Written instruction A =
Answer these questions about the passage on critical angles, one answer per line, marked the same way:
(i) At most how many critical angles are there?
(ii) What running time does the algorithm achieve?
(iii) According to the warning, how was the pseudo-code written?
Written instruction B = Reproduce word for word everything in the passage on critical angles from "Now consider what" down to "such critical angles.".

Document =
┌──
Now consider what happens if we vary $\hat{d}$ away from the optimal direction to get $d^\prime$. The sum-along-directions stays constant... until we turn so much that one of the dot products $v \cdot d^\prime$ switches sign. That only happens when $d^\prime$ is perpendicular to a $v$.

Since we're working in 2-d, we can think in terms of angles instead of directions. We have a function $f(\theta)$ that adds up all vectors $v$ even-slightly-aligned with the angle $\theta$. And we know this function only changes values when $\theta$ is perpendicular to one of the vectors $v$. And we know there are at most $2n$ such critical angles.

Ah.

Algorithm

Make a list of all the critical angles where $f(\theta)$'s value changes due to $\theta$ being perpendicular to a $v$. Sort the list. Find a maximizing $\theta$ by sampling $f$ at the midpoint between each contiguous pair of critical points (remembering to include the midpoint where the angles wrap around). Use that $\theta$ to recover a best set of vectors.

By adjusting the total as vectors cross in and out of alignment, instead of recomputing it every time, the algorithm will run in time $O(n \log n)$ with the most expensive step being the sorting of the critical points.

Here's some quick and dirty pseudo-code. WARNING: THIS CODE WAS WRITTEN BY HAND WITHOUT BEING RUN OR TESTED. IT WILL CONTAIN BUGS.

import math


def dot(u, v):
    return u[0]*v[0] + u[1]*v[1]


def vec_sum(vecs):
    t = [0, 0]
    for v in vecs:
        t[0] += v[0]
        t[1] += v[1]
    return tuple(t)


def vectors_along(vec_set, angle):
    d = (math.cos(angle), math.sin(angle))
    return [v for v in vec_set if dot(d, v) > 0]


def transitions(vecs):
    # compute (critical-angle, vector, entering-vs-leaving) tuples
    results = [(t % (2*math.pi), v, b)
└──
Material provided =
┌──
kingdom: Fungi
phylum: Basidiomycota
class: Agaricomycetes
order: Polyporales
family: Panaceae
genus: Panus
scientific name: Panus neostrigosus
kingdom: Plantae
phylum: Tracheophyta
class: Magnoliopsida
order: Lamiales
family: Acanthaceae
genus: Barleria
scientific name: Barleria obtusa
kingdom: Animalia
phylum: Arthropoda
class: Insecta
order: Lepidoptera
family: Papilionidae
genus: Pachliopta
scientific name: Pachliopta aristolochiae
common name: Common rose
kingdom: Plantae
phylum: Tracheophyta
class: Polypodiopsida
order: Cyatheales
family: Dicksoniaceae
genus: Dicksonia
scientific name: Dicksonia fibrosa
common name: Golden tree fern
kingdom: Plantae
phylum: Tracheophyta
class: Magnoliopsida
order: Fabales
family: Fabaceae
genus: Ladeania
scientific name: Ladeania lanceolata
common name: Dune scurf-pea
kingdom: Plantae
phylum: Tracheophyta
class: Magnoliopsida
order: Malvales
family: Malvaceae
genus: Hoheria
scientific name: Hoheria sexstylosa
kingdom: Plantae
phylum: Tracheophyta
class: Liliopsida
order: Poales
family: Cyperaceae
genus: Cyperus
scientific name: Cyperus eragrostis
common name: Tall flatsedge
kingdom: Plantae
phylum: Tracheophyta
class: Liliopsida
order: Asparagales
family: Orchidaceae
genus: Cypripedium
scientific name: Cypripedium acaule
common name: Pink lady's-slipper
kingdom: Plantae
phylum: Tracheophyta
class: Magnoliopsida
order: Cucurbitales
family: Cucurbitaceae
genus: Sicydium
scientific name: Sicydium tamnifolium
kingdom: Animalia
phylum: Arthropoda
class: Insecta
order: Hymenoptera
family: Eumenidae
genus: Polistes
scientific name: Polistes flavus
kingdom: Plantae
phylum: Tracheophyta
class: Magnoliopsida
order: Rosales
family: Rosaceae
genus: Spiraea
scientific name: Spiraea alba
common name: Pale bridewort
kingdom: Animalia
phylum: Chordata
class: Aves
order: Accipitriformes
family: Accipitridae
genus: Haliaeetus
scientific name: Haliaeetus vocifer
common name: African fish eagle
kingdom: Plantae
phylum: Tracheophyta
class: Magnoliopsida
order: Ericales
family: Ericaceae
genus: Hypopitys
└──
Exercise result A =
(i) At most 2n.
(ii) O(n log n).
(iii) By hand, without being run or tested.

Exercise result B =
Now consider what happens if we vary $\hat{d}$ away from the optimal direction to get $d^\prime$. The sum-along-directions stays constant... until we turn so much that one of the dot products $v \cdot d^\prime$ switches sign. That only happens when $d^\prime$ is perpendicular to a $v$.

Since we're working in 2-d, we can think in terms of angles instead of directions. We have a function $f(\theta)$ that adds up all vectors $v$ even-slightly-aligned with the angle $\theta$. And we know this function only changes values when $\theta$ is perpendicular to one of the vectors $v$. And we know there are at most $2n$ such critical angles.